Também não imagino como seria possível suprimir, por exemplo, o nome do ministro no seguinte trecho de meu texto:

"Incomodado por reportagens da revista Crusoé sobre supostas contas vinculadas a advogadas mulheres de ministros do STF, Toffoli instaurou, via portaria, um inquérito para apurar fake news e divulgação de mensagem que atentem contra a honra de integrantes do tribunal. Escolheu o ministro Alexandre de Moraes para a tarefa.
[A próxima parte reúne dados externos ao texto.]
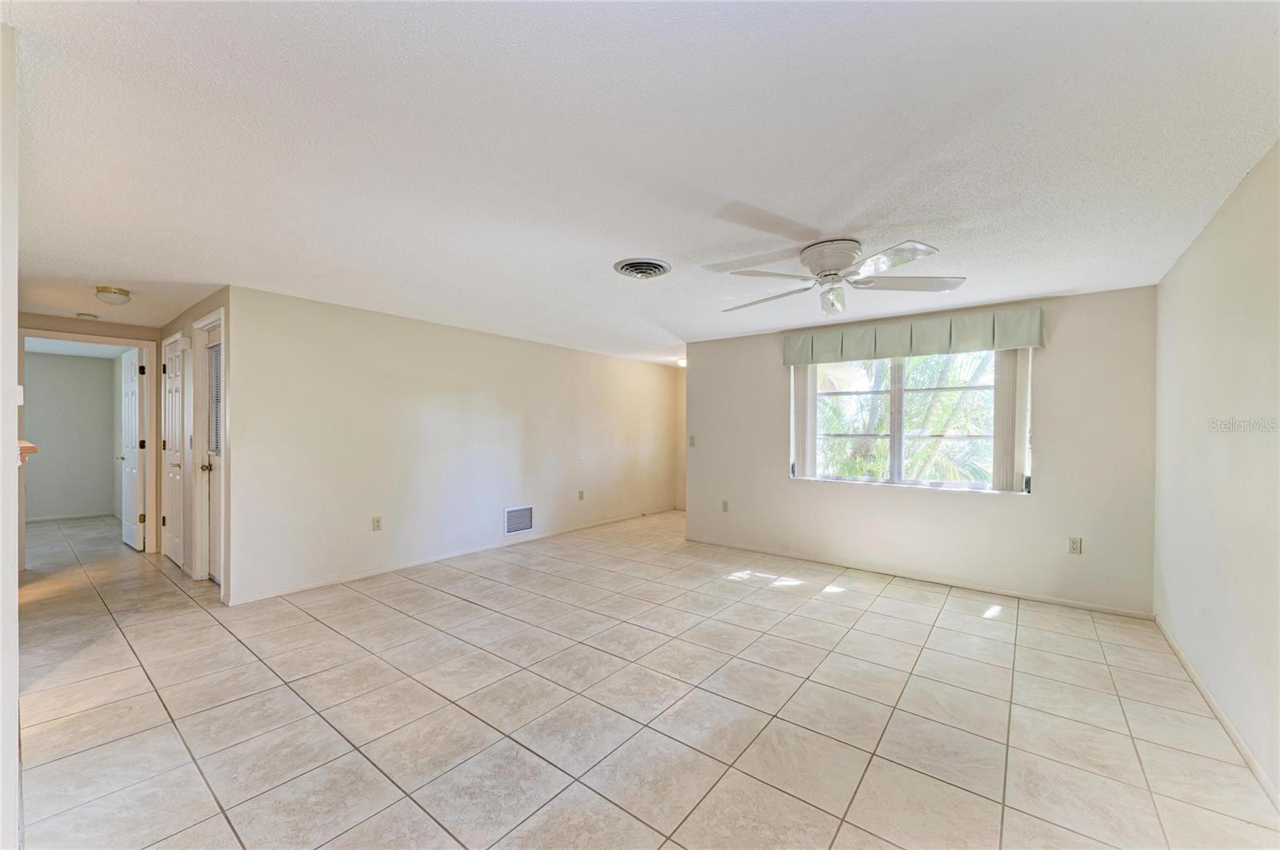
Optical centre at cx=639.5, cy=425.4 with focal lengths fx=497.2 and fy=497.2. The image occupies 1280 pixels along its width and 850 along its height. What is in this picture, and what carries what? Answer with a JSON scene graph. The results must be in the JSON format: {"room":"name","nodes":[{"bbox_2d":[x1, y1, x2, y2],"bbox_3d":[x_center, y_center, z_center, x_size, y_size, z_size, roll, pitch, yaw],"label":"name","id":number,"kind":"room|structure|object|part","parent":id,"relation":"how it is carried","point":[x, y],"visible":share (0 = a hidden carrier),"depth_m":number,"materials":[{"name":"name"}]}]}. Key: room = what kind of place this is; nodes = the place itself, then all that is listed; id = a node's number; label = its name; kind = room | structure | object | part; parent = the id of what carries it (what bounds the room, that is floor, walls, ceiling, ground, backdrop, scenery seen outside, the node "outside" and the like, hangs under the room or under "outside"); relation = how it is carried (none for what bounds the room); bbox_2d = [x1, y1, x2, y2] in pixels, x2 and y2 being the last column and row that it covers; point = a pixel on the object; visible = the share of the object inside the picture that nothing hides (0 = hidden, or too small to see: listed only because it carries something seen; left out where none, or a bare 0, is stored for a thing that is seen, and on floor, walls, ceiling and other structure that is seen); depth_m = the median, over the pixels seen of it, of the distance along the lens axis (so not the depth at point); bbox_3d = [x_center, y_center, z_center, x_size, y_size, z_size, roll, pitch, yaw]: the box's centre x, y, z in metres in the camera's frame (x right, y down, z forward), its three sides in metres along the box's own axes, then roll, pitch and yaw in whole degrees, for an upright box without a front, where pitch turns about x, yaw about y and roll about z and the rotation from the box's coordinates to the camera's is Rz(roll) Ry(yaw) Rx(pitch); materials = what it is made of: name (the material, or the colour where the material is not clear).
{"room":"living room","nodes":[
{"label":"living room","id":0,"kind":"room"},
{"bbox_2d":[0,15,20,849],"bbox_3d":[-2.064,0.124,1.530,2.573,2.351,0.146,0,0,38],"label":"near left wall","id":1,"kind":"structure","parent":0,"point":[11,440],"depth_m":1.29,"materials":[{"name":"white paint"}]},
{"bbox_2d":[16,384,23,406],"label":"light switch","id":2,"kind":"object","parent":1,"relation":"attached to","point":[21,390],"visible":0.81,"depth_m":1.71,"materials":[{"name":"white plastic"}]},
{"bbox_2d":[17,440,39,466],"bbox_3d":[-2.573,0.117,1.930,0.499,0.096,0.240,0,0,38],"label":"countertop","id":3,"kind":"object","parent":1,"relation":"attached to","point":[29,447],"visible":0.6,"depth_m":1.95,"materials":[{"name":"brown wood"}]},
{"bbox_2d":[22,348,121,520],"bbox_3d":[-8.067,0.157,6.581,0.121,2.261,2.605,0,0,38],"label":"far room wall","id":4,"kind":"structure","parent":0,"point":[111,382],"depth_m":6.82,"materials":[{"name":"grey paint"}]},
{"bbox_2d":[28,511,117,521],"bbox_3d":[-8.100,1.253,6.519,0.015,0.068,2.657,0,0,38],"label":"baseboard","id":5,"kind":"structure","parent":4,"relation":"attached to","point":[43,519],"depth_m":6.86,"materials":[{"name":"white paint"}]},
{"bbox_2d":[15,314,163,558],"bbox_3d":[-5.288,0.142,4.587,0.123,2.265,1.401,0,0,38],"label":"hallway end wall","id":6,"kind":"structure","parent":0,"point":[63,326],"depth_m":4.70,"materials":[{"name":"beige paint"}]},
{"bbox_2d":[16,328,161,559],"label":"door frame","id":7,"kind":"structure","parent":6,"relation":"attached to","point":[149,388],"depth_m":4.97,"materials":[{"name":"white paint"}]},
{"bbox_2d":[118,345,145,550],"bbox_3d":[-5.419,0.233,5.299,0.768,2.054,0.160,0,0,38],"label":"open door","id":8,"kind":"structure","parent":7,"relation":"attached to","point":[134,459],"depth_m":5.20,"materials":[{"name":"white paint"}]},
{"bbox_2d":[154,288,227,596],"bbox_3d":[-3.941,0.133,4.448,2.572,2.302,0.135,0,0,38],"label":"hallway side wall","id":9,"kind":"structure","parent":0,"point":[184,323],"depth_m":4.29,"materials":[{"name":"beige paint"}]},
{"bbox_2d":[163,334,190,569],"bbox_3d":[-4.383,0.247,4.656,0.693,2.047,0.096,0,0,38],"label":"closet door","id":10,"kind":"structure","parent":9,"relation":"in","point":[176,459],"depth_m":4.64,"materials":[{"name":"white paint"}]},
{"bbox_2d":[200,320,222,586],"bbox_3d":[-3.346,0.245,3.939,0.715,2.043,0.126,0,0,38],"label":"front door","id":11,"kind":"structure","parent":9,"relation":"in","point":[214,490],"depth_m":4.07,"materials":[{"name":"white paint"}]},
{"bbox_3d":[-3.444,0.335,3.990,0.069,0.067,0.081,0,0,38],"label":"doorknob","id":12,"kind":"part","parent":11,"relation":"part of","materials":[{"name":"gold metal"}]},
{"bbox_2d":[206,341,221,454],"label":"door blind","id":13,"kind":"object","parent":11,"relation":"attached to","point":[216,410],"visible":0.47,"depth_m":4.01,"materials":[{"name":"plastic"}]},
{"bbox_2d":[224,285,676,606],"bbox_3d":[-1.179,0.153,5.714,0.127,2.278,5.568,0,0,38],"label":"left wall","id":14,"kind":"structure","parent":0,"point":[545,353],"depth_m":4.49,"materials":[{"name":"beige paint"}]},
{"bbox_2d":[371,516,382,530],"bbox_3d":[-2.268,0.848,4.289,0.010,0.119,0.072,0,0,38],"label":"wall socket","id":15,"kind":"object","parent":14,"relation":"attached to","point":[377,522],"visible":0.98,"depth_m":4.29,"materials":[{"name":"white plastic"}]},
{"bbox_2d":[222,506,674,604],"bbox_3d":[-1.246,1.253,5.552,0.013,0.072,5.259,0,0,38],"label":"baseboard","id":16,"kind":"structure","parent":14,"relation":"attached to","point":[304,589],"depth_m":4.49,"materials":[{"name":"white paint"}]},
{"bbox_2d":[503,504,533,535],"bbox_3d":[-1.306,1.019,5.372,0.013,0.297,0.382,0,0,38],"label":"wall vent","id":17,"kind":"object","parent":14,"relation":"attached to","point":[527,526],"visible":0.99,"depth_m":5.36,"materials":[{"name":"white metal"}]},
{"bbox_2d":[577,489,585,500],"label":"wall socket","id":18,"kind":"object","parent":14,"relation":"attached to","point":[582,497],"visible":0.99,"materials":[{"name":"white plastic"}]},
{"bbox_2d":[0,0,1279,366],"bbox_3d":[-1.307,-1.061,4.533,9.105,0.114,7.834,0,0,38],"label":"ceiling","id":19,"kind":"structure","parent":0,"point":[833,222],"depth_m":1.78,"materials":[{"name":"white paint"}]},
{"bbox_2d":[76,312,98,319],"bbox_3d":[-4.981,-0.982,4.488,0.135,0.041,0.136,0,0,38],"label":"smoke detector","id":20,"kind":"object","parent":19,"relation":"attached to","point":[86,316],"visible":0.99,"depth_m":4.46,"materials":[{"name":"white plastic"}]},
{"bbox_2d":[93,286,131,305],"bbox_3d":[-3.913,-0.955,3.692,0.208,0.101,0.203,0,0,38],"label":"ceiling light","id":21,"kind":"object","parent":19,"relation":"attached to","point":[118,294],"visible":0.99,"depth_m":3.64,"materials":[{"name":"white glass"}]},
{"bbox_2d":[612,257,671,278],"bbox_3d":[0.019,-0.973,3.119,0.338,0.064,0.344,0,0,38],"label":"ceiling vent","id":22,"kind":"object","parent":19,"relation":"attached to","point":[630,266],"visible":0.98,"depth_m":3.08,"materials":[{"name":"metal"}]},
{"bbox_2d":[675,356,687,366],"bbox_3d":[0.634,-0.871,6.914,0.279,0.097,0.277,0,0,38],"label":"ceiling light","id":23,"kind":"object","parent":19,"relation":"attached to","point":[682,363],"visible":0.61,"depth_m":6.84,"materials":[{"name":"white"}]},
{"bbox_2d":[714,236,964,315],"bbox_3d":[1.050,-0.797,2.763,1.261,0.384,1.263,0,0,14],"label":"ceiling fan","id":24,"kind":"object","parent":19,"relation":"attached to","point":[835,264],"visible":0.98,"depth_m":2.65,"materials":[{"name":"white metal"}]},
{"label":"motor housing","id":25,"kind":"part","parent":24,"relation":"part of","materials":[{"name":"white metal"}]},
{"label":"fan blade","id":26,"kind":"part","parent":24,"relation":"part of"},
{"bbox_2d":[8,505,1279,849],"bbox_3d":[-2.152,1.334,4.512,10.390,0.106,7.928,0,0,38],"label":"tile floor","id":27,"kind":"structure","parent":0,"point":[855,606],"depth_m":2.25,"materials":[{"name":"beige tile"}]},
{"bbox_2d":[674,364,687,511],"bbox_3d":[1.109,0.194,7.442,1.468,2.250,0.125,0,0,38],"label":"hallway end wall","id":28,"kind":"structure","parent":0,"point":[682,385],"depth_m":7.76,"materials":[{"name":"beige paint"}]},
{"bbox_2d":[687,284,1158,616],"bbox_3d":[2.048,0.168,4.586,3.789,2.299,0.156,0,0,38],"label":"window wall","id":29,"kind":"structure","parent":0,"point":[1055,355],"depth_m":3.89,"materials":[{"name":"paint"}]},
{"bbox_2d":[688,435,696,446],"bbox_3d":[0.586,0.182,5.587,0.073,0.122,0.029,0,0,38],"label":"light switch","id":30,"kind":"object","parent":29,"relation":"attached to","point":[692,440],"visible":0.99,"depth_m":5.58,"materials":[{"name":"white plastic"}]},
{"bbox_2d":[720,500,729,511],"bbox_3d":[0.906,0.862,5.320,0.073,0.120,0.015,0,0,38],"label":"wall socket","id":31,"kind":"object","parent":29,"relation":"attached to","point":[725,502],"visible":0.99,"depth_m":5.32,"materials":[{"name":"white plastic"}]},
{"bbox_2d":[799,352,1019,491],"bbox_3d":[2.303,-0.084,4.404,1.758,1.257,0.111,0,0,38],"label":"window","id":32,"kind":"structure","parent":29,"relation":"in","point":[898,447],"depth_m":4.36,"materials":[{"name":"glass"}]},
{"bbox_2d":[791,364,816,478],"bbox_3d":[1.591,-0.097,4.837,0.254,1.178,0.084,0,0,38],"label":"vertical blind","id":33,"kind":"object","parent":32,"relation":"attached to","point":[802,378],"visible":0.67,"depth_m":4.81,"materials":[{"name":"white plastic"}]},
{"bbox_2d":[780,305,1046,365],"bbox_3d":[2.207,-0.741,4.284,2.017,0.275,0.149,0,0,38],"label":"window valance","id":34,"kind":"object","parent":29,"relation":"attached to","point":[792,360],"visible":0.98,"depth_m":4.11,"materials":[{"name":"green fabric"}]},
{"bbox_2d":[992,348,1031,493],"bbox_3d":[2.877,-0.093,3.867,0.255,1.206,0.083,0,0,38],"label":"vertical blind","id":35,"kind":"object","parent":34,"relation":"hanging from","point":[1006,368],"visible":0.62,"depth_m":3.84,"materials":[{"name":"white plastic"}]},
{"bbox_2d":[683,536,1155,620],"bbox_3d":[1.980,1.282,4.511,3.718,0.065,0.013,0,0,38],"label":"baseboard","id":36,"kind":"structure","parent":29,"relation":"attached to","point":[1035,598],"depth_m":4.07,"materials":[{"name":"white paint"}]},
{"bbox_2d":[1066,536,1082,554],"bbox_3d":[3.162,0.874,3.618,0.071,0.117,0.009,0,0,38],"label":"wall socket","id":37,"kind":"object","parent":29,"relation":"attached to","point":[1075,549],"visible":0.98,"depth_m":3.62,"materials":[{"name":"white plastic"}]},
{"bbox_2d":[1152,140,1279,802],"bbox_3d":[1.965,0.159,1.306,0.128,2.321,5.230,0,0,38],"label":"right wall","id":38,"kind":"structure","parent":0,"point":[1208,231],"depth_m":2.15,"materials":[{"name":"white paint"}]},
{"bbox_2d":[1154,615,1279,810],"bbox_3d":[1.973,1.278,1.434,0.013,0.074,5.057,0,0,38],"label":"baseboard","id":39,"kind":"structure","parent":38,"relation":"attached to","point":[1234,734],"depth_m":2.13,"materials":[{"name":"white paint"}]},
{"label":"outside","id":40,"kind":"structure","parent":0,"visible":0},
{"label":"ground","id":41,"kind":"structure","parent":40,"visible":0},
{"bbox_2d":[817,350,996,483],"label":"palm tree","id":42,"kind":"object","parent":41,"relation":"on","point":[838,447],"visible":0.3,"depth_m":7.50,"materials":[{"name":"green plant"}]}
]}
Numa típica medida de períodos de exceção, o juiz que se considera alvo de críticas conduz a ação policial e é o julgador final da causa."

Em 10 de maio de 2019, publiquei post sob o título "O silêncio da advocacia diante da censura no Judiciário".

Eis trechos do post:

"A advocacia aderiu em peso ao jantar em torno do ministro Dias Toffoli, no último dia 3, no restaurante Figueira Rubayat, em São Paulo, a título de desagravar o Supremo Tribunal Federal, diante de ataques à instituição e a seus membros.

Os discursos enalteceram o direito à ampla defesa, ao amplo contraditório, as prerrogativas da advocacia, esquecendo-se que Toffoli, numa interpretação elástica de seus poderes, mandou instalar um inquérito com medidas típicas dos períodos de exceção.

No inquérito instaurado pelo ministro Alexandre de Moraes, escolhido por Toffoli para a tarefa, o juiz que se considera alvo de críticas conduz a ação policial e é o julgador final da causa.

No jantar da Figueira, a liberdade de expressão, tão cara aos operadores do direito, deveria ser o prato forte, mas ficou fora do cardápio."

Na programação preliminar do livro do Innovare, meu artigo seria publicado no Terceiro Bloco, em seguida aos textos dos ministros do STF Luiz Fux e Roberto Barroso [veja ilustração acima]. Seria o primeiro texto dos profissionais de imprensa convidados.

Coube ao empresário e jornalista Márcio Chaer, diretor da revista Consultor Jurídico, escrever sobre os bastidores do Judiciário, em artigo intitulado "Justiça reinventativa e jornalismo sem eficácia comprovada contra a desinformação".

Ao citar os profissionais de imprensa pioneiros na cobertura do Judiciário e os que atuam na área, o autor cometeu omissão explícita que o leitor perceberá.

Curiosamente, foi Chaer quem, em 2003, publicou um dos primeiros alertas sobre a censura prévia defendida por um ministro do STF.

Reproduzo seu texto:

"O advogado Luís Francisco Carvalho Filho defendeu, durante a Conferência Judicial sobre Liberdade de Imprensa no Brasil, a desobediência de determinações judiciais que imponham a censura prévia a veículos de comunicação no Brasil.

‘Não vejo autoridade em ninguém neste país para proibir, antecipadamente, a publicação de qualquer notícia’, disse Carvalho Filho, diante de uma plateia de cerca de trinta juízes, para arrematar, com ênfase: ‘Sou favorável à desobediência dessas decisões’. Ao menos um grito de ‘bravo!’ se ouviu da plateia.

Do setor dos juízes, onde se encontravam representantes de praticamente todas as unidades da Federação, a irritação represada foi vazando aos poucos. Mas com impressionante intensidade.

O grito de guerra de Carvalho Filho, que advoga para a Folha de S.Paulo, foi uma resposta à proposição do ministro do Supremo Tribunal Federal Gilmar Mendes que, pouco antes, afirmara que vedar a publicação de notícia ‘não é incompatível com a Constituição Federal’".